Şok konumlandırmadaki riskler

İlk yardım görevlisi olarak şok pozisyonunda yanlış yapabileceğiniz pek bir şey yoktur - şok pozisyonunun önerilmeyen durumlarda kullanmadığınız sürece. Örneğin başından, göğsünden veya karnından kanaması olan bir hastanın bacaklarını kaldırmak kanamayı artırabilir.

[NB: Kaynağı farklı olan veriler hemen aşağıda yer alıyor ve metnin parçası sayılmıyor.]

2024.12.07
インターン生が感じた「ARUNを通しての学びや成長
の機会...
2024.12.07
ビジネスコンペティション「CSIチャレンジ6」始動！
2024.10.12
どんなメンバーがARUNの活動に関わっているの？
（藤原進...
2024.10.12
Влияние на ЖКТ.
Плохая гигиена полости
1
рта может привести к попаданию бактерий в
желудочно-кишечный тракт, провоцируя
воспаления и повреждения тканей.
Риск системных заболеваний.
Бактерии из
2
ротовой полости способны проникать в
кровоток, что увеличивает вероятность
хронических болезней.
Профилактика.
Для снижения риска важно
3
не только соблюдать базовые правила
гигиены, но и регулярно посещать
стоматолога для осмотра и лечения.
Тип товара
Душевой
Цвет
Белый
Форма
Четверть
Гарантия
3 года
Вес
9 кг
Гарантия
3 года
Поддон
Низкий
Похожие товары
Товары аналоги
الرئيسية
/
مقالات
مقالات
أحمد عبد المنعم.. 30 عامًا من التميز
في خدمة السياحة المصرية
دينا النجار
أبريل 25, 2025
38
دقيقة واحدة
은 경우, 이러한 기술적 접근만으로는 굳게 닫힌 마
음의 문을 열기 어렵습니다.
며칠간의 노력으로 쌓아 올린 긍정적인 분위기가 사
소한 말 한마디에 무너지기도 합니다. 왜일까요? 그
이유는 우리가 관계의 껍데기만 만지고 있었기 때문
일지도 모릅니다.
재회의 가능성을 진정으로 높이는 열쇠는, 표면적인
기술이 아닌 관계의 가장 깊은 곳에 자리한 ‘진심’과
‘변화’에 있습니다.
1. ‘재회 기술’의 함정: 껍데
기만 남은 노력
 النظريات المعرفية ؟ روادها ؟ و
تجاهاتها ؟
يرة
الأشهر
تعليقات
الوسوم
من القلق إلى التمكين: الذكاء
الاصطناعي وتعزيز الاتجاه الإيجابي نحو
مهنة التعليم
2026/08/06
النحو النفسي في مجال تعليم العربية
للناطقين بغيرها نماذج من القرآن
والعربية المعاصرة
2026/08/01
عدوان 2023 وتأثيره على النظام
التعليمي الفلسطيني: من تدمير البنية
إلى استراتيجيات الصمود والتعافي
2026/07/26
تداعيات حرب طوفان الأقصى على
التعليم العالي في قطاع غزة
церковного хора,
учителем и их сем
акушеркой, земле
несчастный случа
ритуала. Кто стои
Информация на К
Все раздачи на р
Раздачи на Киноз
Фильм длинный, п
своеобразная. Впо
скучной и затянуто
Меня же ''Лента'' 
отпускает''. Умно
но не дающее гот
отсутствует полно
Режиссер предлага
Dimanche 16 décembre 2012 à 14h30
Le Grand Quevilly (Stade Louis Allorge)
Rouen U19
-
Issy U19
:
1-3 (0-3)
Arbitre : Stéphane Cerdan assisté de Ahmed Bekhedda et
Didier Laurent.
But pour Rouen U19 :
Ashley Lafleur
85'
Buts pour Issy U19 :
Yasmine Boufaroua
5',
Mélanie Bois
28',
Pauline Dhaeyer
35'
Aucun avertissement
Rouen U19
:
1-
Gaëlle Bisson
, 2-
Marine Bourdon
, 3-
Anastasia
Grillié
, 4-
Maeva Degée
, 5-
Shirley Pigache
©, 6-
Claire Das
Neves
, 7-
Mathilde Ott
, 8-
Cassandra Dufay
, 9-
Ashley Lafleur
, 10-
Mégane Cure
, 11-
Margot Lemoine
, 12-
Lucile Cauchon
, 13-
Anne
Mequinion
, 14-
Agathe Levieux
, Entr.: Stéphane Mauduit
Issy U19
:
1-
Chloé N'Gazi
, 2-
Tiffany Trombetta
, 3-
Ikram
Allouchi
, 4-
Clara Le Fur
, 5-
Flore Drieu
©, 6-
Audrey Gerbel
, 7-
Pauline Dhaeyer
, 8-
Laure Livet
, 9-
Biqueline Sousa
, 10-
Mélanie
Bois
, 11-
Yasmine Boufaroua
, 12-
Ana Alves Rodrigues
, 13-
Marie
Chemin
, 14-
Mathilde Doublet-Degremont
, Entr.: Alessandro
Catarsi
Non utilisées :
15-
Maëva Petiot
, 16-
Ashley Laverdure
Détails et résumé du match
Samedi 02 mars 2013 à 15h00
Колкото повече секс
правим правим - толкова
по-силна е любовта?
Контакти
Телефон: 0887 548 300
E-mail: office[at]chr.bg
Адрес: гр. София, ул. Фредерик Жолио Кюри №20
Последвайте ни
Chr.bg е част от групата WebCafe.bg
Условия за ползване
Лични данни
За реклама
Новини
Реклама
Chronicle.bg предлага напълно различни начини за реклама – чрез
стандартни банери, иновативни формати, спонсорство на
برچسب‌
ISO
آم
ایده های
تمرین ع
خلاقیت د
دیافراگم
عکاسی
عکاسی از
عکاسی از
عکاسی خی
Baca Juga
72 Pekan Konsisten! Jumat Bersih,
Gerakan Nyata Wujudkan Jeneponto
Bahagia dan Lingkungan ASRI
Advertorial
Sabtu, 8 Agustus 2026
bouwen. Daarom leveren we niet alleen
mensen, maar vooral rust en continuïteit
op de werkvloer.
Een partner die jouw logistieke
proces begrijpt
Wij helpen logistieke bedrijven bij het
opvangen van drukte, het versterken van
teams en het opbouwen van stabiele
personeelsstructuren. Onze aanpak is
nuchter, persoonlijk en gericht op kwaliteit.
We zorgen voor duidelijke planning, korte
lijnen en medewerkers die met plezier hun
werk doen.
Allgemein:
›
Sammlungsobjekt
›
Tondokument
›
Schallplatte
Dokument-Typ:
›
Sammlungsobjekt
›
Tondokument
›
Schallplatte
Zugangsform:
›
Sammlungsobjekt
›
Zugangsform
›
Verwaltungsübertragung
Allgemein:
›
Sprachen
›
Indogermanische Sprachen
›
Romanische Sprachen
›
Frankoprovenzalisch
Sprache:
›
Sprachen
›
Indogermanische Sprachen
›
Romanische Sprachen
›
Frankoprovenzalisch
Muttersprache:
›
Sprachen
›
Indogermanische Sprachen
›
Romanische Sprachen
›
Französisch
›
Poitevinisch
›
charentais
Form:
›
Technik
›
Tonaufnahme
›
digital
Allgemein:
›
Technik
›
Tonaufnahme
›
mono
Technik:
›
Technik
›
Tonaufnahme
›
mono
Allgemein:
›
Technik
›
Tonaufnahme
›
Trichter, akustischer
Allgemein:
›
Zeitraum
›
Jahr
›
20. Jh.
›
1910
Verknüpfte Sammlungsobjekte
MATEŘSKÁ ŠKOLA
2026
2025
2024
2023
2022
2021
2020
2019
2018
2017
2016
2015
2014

Omurilik yaralanması olan bir hastayı şok pozisyonuna getirirken hareket etmek yaralanmayı daha da kötüleştirebilir.

Birisi ciddi şekilde hipotermikse, iyi niyetli şok pozisyonu vücudun merkezine çok fazla soğuk kan akmasına neden olabilir. Bu hipotermiyi artırabilir.

Şok pozisyonu, kalpten kaynaklanan bir şoku (kardiyojenik şok) olan hastalar için de çok tehlikeli olabilir - bacakların yükselmesinin neden olduğu artan kan reflüsü, pompalayan zayıf kalbe ek bir yük bindirir.